> **Problem description**: Working from the records below, repeat exactly the lines starting at the line that contains "Latest Announcements" and ending at the line that contains "too, don’t get me wrong.", inclusive.

> **Available data**:
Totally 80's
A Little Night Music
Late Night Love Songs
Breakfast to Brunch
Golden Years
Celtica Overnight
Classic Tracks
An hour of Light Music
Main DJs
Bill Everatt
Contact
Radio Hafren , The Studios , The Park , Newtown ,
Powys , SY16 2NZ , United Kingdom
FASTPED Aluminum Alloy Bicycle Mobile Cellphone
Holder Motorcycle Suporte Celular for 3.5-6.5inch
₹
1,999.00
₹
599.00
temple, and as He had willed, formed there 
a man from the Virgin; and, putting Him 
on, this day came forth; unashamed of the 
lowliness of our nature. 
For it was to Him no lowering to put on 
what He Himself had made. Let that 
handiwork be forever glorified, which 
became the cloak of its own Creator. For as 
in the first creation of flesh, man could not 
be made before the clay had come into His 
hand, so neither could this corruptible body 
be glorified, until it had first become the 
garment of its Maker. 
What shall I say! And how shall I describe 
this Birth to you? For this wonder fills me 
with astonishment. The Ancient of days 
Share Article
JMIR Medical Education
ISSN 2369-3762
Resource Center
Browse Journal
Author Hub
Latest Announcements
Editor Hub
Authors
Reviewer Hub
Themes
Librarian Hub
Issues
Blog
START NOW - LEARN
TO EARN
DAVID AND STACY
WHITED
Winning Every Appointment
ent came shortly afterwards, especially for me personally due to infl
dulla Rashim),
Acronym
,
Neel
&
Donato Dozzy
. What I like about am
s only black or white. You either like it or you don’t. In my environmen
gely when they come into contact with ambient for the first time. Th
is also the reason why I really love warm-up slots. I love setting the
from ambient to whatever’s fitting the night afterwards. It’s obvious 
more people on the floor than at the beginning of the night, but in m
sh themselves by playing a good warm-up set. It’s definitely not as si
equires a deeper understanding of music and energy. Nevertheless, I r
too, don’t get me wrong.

---

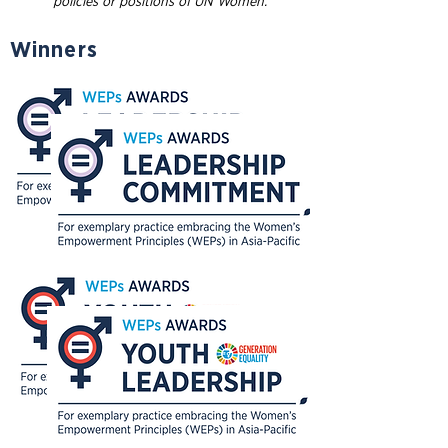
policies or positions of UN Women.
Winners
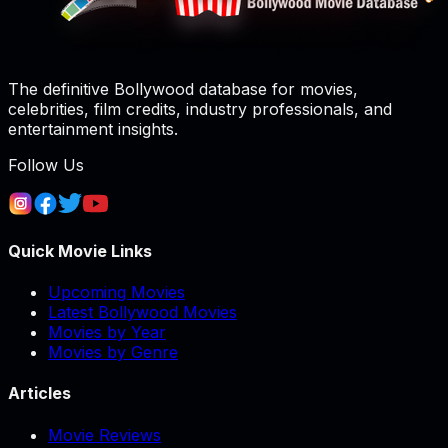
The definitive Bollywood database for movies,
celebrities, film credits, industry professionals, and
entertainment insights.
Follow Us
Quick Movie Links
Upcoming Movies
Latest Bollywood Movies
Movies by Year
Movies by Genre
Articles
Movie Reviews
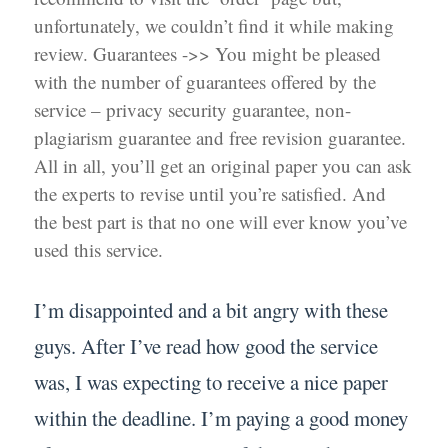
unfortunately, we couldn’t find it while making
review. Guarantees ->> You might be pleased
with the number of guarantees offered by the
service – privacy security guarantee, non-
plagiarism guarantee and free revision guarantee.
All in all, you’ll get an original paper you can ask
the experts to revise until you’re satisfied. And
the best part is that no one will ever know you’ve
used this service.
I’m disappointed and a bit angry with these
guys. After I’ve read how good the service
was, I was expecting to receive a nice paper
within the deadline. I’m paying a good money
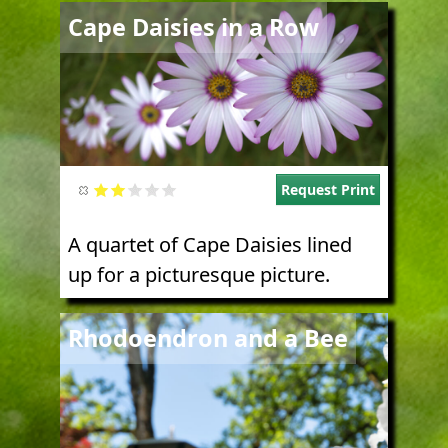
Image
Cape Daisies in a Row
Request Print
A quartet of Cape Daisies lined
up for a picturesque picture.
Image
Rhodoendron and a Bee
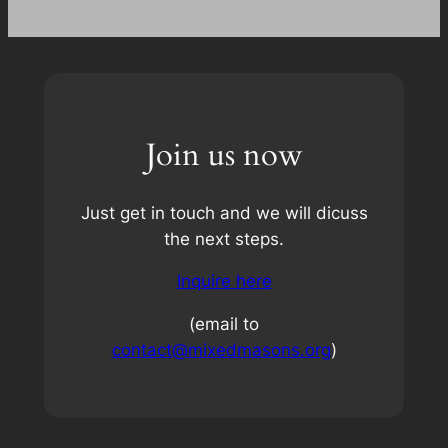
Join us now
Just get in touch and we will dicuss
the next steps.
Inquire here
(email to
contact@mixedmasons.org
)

...

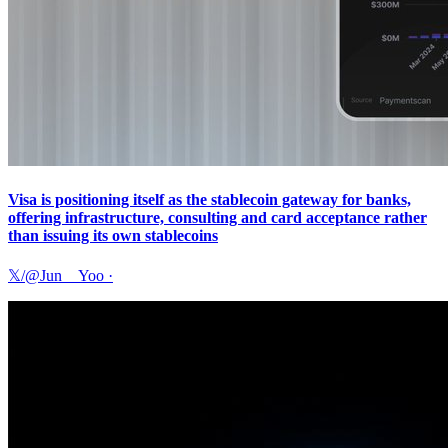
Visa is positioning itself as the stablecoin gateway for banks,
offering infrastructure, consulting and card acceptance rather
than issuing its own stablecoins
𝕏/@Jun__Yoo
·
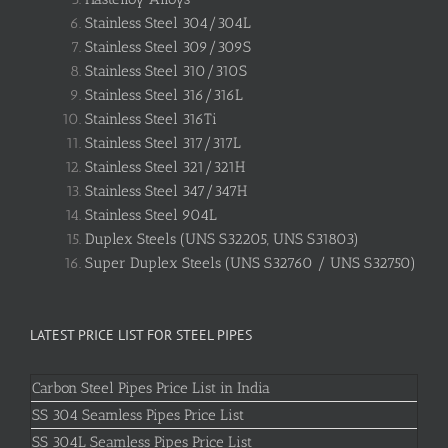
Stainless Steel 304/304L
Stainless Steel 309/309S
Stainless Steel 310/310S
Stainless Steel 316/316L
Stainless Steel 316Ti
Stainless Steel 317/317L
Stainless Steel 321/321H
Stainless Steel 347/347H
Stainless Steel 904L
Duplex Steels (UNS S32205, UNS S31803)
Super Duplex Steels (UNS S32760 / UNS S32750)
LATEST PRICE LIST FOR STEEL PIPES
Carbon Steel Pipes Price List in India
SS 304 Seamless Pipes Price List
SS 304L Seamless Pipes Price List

> **Answer space**:
Latest Announcements
Editor Hub
Authors
Reviewer Hub
Themes
Librarian Hub
Issues
Blog
START NOW - LEARN
TO EARN
DAVID AND STACY
WHITED
Winning Every Appointment
ent came shortly afterwards, especially for me personally due to infl
dulla Rashim),
Acronym
,
Neel
&
Donato Dozzy
. What I like about am
s only black or white. You either like it or you don’t. In my environmen
gely when they come into contact with ambient for the first time. Th
is also the reason why I really love warm-up slots. I love setting the
from ambient to whatever’s fitting the night afterwards. It’s obvious 
more people on the floor than at the beginning of the night, but in m
sh themselves by playing a good warm-up set. It’s definitely not as si
equires a deeper understanding of music and energy. Nevertheless, I r
too, don’t get me wrong.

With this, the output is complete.